Palermo's assistant prosecutor, Paolo Giudici, ordered indictments last week against four former mayors, three former city councilmen and a group of prominent local contractors. They are all accused of crimes connected with public works contracts signed between Mafia-backed companies and the city government.
The judicial action came within days of the murder of former mayor Giuseppe Insalaco, who, for the past three years, has been testifying in secret to investigators about the links between the Mafia and his city's traditional political and business leadership.
Insalaco, 46, had been mayor of Palermo for only four months in 1984 before quitting with a denunciation of corruption in City Hall. On Tuesday, he was gunned down by two men on a motorscooter. His death was followed two days later by another apparent Mafia murder -- of Natale Mondo, 36, a policeman, who was a one-time confidant of an anti-Mafia police commissioner assassinated in 1985. It could not be immediately established if there was a link between Insalaco's and Mondo's murders.
Their deaths were the fourth and fifth since the end of the trial last month that represented the Italian state's most determined effort to crush the power of the crime underground in Sicily. That network reportedly controls a major part of the heroin trade to the United States and dominates the illegal -- and, according to state investigators, much of the legal -- contracting and development business in Sicily.

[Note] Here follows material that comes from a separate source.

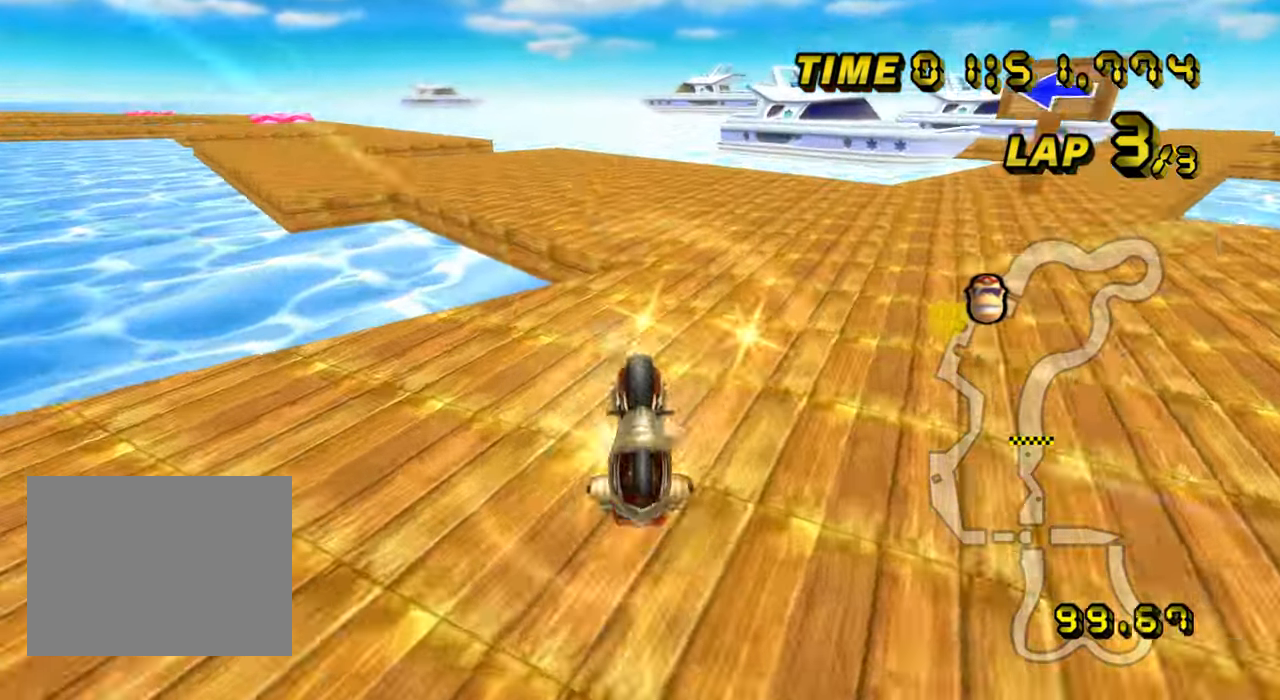
{"buttons": ["A"], "left_stick": "left", "events": [[150, "left_stick", "up-left"], [234, "left_stick", "left"], [501, "R1", "up"]]}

"What we are seeing is the Mafia's reaction to the moves to curtail its power in Sicily as represented by the new reformist political leadership that has come to power in recent years," said Pino Arlacchi, a prominent sociologist who has specialized in studying the Mafia.

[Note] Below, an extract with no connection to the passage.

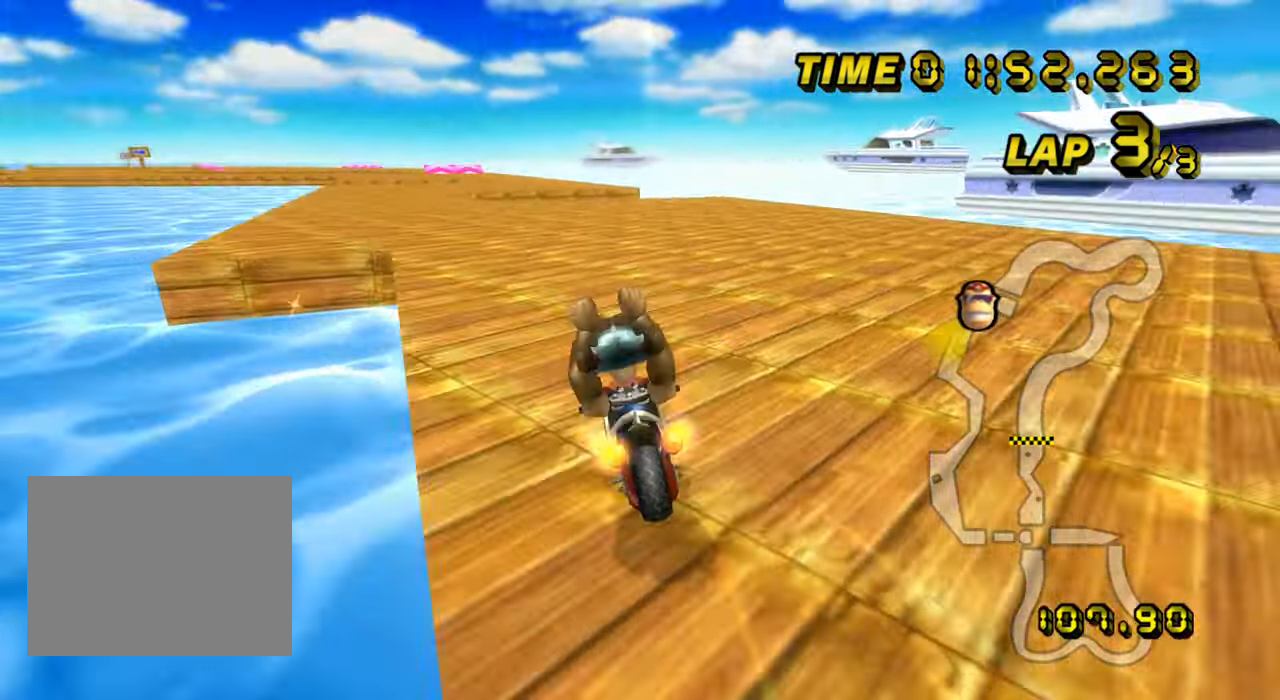
{"buttons": ["A"], "left_stick": "left", "events": [[50, "DPAD_UP", "down"], [66, "DPAD_UP", "up"]]}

In a telephone interview, Arlacchi said last month's trial of 452 accused Mafia members struck at "the military side of the organization, while the reformist political leadership that today runs Palermo is a blow to its political power."
Arlacchi, who was a member of the State's Anti-Mafia Commission that expired last year, has long argued that one of the most insidious aspects of Mafia power in Italy is the "political Mafia lobby" that supports it.

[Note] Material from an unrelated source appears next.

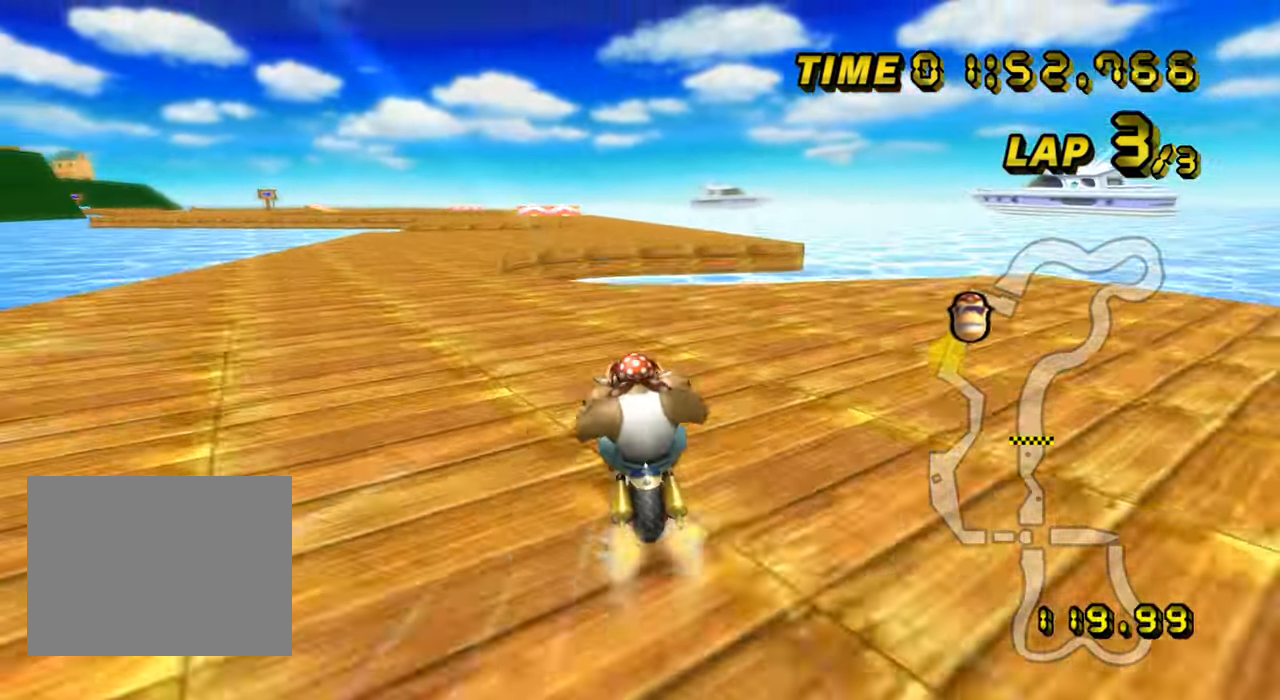
{"buttons": ["A"], "left_stick": "left", "events": [[184, "left_stick", "center"], [300, "R1", "down"], [316, "left_stick", "right"], [400, "R1", "up"], [400, "left_stick", "left"]]}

It is that lobby, made up mostly of members of the Christian Democratic Party that dominates Sicilian -- and Italian -- politics, that is now targeted by the Italian judiciary for its links to the mob.
All four of the indicted former mayors -- Vito Ciancimino, Giacomo Marchello, Carmelo Scoma and Nello Martellucci -- and two of the three charged former city councilmen were members of the Christian Democratic Party. Until the rise of reformist Mayor Leoluca Orlando in 1985, the party in Sicily had long been believed linked to the Mafia.
Judicial authorities said the former politicians were believed to have supported the Mafia's efforts to control public works contracts with the state while they were in office.
"Though everyone thinks the Mafia's major income is drugs, the fact is that construction and public works from the state are one of their most lucrative sources of finance," said one judicial source.
Judicial authorities here speculated that Insalaco was killed as a warning to others not to corroborate his testimony.